There does appear to be some movement, with Corporate Travel Management recently saying it was pinching business off its rivals. It says it’s now the fourth largest business travel agency, behind Amex GBT, CWT and BCD Travel.
Amex GBT said the contract value of its own new wins over the past 12 months stood at $4.2 billion, and includes JP Morgan.
Firing, Then Hiring
Execs during the earnings call also touted the brand’s strength in attracting talent. Flight Centre took brutal steps to slash its cost base at the outset of the pandemic, trimming down its workforce from 21,000 to 7,000 employees.
It’s since returned to 11,000 employees, and receiving 4,500 applicants a month alone in Australia, where it’s recruiting 300 people per month. Globally it’s hiring 500 per month, with recruiting set to last for several months.
There’s no secret to the recruitment, which come from a mix of sources, which includes a Flight Centre alumni group. It also claimed to be attracting more young people because travel was perceived as a growth industry again. And if its shops get overstaffed, Melanie Waters-Ryan, supply CEO, said during the earnings call that all the company needs to do is spend a little money on marketing.
Flight Centre currently has 459 shops globally, and aims to add 38 more by the end of the 2023 first half.
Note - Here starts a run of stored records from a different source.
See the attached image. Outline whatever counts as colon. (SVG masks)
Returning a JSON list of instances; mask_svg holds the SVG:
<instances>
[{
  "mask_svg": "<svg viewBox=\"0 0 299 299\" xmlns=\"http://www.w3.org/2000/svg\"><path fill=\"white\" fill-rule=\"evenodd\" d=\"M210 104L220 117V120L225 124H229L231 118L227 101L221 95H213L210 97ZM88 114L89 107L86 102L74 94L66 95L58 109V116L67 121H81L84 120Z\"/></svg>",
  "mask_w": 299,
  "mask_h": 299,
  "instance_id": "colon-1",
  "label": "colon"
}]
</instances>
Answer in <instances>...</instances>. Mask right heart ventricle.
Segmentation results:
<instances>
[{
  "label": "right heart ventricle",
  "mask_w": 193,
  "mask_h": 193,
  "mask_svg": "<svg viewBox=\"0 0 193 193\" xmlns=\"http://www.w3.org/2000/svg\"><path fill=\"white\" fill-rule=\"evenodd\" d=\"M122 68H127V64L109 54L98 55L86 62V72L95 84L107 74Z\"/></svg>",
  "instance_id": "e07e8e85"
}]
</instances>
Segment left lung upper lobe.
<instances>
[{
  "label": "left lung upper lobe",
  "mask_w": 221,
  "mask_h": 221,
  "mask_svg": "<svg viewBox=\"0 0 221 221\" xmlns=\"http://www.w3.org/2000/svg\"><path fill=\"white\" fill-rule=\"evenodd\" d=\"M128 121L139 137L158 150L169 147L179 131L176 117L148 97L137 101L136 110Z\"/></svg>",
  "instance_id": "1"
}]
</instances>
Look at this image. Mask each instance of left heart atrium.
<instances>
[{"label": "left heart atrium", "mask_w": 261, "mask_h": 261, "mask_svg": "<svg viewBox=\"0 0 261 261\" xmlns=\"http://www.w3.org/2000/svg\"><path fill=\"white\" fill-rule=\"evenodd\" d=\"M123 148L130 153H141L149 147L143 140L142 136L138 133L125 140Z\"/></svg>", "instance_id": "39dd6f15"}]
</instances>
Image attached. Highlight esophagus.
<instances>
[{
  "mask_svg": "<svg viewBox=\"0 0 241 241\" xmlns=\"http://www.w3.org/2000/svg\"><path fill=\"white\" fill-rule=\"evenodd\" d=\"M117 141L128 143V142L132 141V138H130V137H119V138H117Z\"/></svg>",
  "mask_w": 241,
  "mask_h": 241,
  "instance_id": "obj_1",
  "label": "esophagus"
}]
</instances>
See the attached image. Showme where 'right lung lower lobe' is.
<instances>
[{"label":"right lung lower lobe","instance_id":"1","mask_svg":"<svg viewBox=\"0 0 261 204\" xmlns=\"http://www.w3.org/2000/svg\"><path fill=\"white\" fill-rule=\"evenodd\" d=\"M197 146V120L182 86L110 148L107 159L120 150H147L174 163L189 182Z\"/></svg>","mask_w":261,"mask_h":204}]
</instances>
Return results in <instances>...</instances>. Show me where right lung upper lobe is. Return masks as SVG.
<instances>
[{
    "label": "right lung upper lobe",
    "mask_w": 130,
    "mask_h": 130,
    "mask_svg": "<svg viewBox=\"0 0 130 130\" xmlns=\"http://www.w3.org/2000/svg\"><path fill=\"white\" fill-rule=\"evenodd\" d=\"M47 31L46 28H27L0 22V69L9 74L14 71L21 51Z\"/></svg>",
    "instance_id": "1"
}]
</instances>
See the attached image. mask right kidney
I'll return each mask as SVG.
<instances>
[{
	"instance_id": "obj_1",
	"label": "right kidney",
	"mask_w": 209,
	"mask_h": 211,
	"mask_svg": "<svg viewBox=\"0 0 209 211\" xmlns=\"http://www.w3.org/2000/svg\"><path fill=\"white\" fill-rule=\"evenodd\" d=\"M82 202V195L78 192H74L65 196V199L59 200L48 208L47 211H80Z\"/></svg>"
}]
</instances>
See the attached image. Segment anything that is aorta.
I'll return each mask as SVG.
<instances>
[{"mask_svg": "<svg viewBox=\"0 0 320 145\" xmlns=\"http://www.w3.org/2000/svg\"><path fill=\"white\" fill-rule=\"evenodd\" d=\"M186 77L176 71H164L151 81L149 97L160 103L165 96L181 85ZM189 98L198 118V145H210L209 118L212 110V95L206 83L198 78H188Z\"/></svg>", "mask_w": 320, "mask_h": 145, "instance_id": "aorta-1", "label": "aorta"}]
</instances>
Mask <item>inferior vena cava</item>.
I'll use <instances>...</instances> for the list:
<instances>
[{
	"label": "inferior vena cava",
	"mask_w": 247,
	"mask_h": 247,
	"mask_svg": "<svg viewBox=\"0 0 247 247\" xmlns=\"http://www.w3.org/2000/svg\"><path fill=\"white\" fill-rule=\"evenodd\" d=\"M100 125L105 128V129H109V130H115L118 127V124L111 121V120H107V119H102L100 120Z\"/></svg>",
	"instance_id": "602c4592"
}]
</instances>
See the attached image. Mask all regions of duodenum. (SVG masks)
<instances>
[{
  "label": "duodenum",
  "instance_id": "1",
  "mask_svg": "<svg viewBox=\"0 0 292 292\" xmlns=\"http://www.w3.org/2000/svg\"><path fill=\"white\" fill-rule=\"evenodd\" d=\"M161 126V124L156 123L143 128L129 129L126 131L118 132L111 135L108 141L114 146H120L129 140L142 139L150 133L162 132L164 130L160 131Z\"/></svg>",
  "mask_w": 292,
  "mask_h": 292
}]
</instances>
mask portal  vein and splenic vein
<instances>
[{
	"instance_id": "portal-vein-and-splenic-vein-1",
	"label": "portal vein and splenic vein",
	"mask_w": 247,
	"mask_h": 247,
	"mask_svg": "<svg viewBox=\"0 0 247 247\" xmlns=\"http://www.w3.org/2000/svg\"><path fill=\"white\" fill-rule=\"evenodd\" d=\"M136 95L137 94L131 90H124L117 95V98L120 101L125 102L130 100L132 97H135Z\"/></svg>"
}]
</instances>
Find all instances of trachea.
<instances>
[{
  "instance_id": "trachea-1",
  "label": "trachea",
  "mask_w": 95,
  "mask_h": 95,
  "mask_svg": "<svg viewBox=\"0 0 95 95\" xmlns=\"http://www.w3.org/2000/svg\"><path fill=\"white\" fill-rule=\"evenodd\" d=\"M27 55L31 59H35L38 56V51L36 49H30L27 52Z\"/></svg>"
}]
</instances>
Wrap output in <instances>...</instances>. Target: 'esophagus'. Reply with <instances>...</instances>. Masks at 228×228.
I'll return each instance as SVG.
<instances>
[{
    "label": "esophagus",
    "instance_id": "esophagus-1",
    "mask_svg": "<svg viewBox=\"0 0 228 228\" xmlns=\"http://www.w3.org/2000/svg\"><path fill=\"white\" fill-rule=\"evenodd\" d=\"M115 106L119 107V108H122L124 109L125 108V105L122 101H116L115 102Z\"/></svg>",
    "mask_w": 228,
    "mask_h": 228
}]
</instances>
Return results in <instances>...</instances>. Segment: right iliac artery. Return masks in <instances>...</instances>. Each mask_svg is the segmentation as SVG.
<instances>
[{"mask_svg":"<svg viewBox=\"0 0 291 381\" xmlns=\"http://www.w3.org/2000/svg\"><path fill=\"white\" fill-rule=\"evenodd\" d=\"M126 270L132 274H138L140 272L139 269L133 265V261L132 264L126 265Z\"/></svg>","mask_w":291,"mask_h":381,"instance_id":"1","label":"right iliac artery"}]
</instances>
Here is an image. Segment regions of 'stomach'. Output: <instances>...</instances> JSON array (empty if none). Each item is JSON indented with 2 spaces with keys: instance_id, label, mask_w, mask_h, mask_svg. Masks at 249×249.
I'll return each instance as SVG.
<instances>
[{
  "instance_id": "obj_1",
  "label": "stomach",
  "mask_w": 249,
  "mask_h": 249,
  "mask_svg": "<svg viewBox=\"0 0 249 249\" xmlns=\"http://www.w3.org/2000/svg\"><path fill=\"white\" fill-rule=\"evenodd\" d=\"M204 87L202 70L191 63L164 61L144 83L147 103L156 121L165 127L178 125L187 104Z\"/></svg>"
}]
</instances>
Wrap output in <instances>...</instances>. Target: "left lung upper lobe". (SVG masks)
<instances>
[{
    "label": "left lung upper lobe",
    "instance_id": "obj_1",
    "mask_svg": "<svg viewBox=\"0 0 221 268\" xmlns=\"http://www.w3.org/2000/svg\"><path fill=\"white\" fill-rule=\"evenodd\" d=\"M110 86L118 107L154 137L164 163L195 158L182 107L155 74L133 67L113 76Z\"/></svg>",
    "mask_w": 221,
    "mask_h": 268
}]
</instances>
Other news to emerge from its 2022 annual report, published Thursday, includes the revelation it paid $27.4 million in April to bring its shareholding in travel tech company TP Connects up to 70 percent. It first took a 22.5 percent stake in the Dubai-based company in 2020.
“Airlines globally are investing heavily in New Distribution Capability and are now starting to look for returns on this investment by shifting volume onto the new channels,” the company said. “Flight Centre is well placed to capitalize to this shift, given its ownership of a specialist aggregator.”
It also spent $2 million on buying Shep, a browser extension that helps corporate customers enforce travel policies, at the end of last year. The amount was payable in five quarterly installments, with the first three instalments already made.
Another smaller investment this year involved its Discova division buying Asia-based cycle tour specialist Grasshopper for $450,000.
Flight Centre Travel Group reported a loss of $127 million for 2022.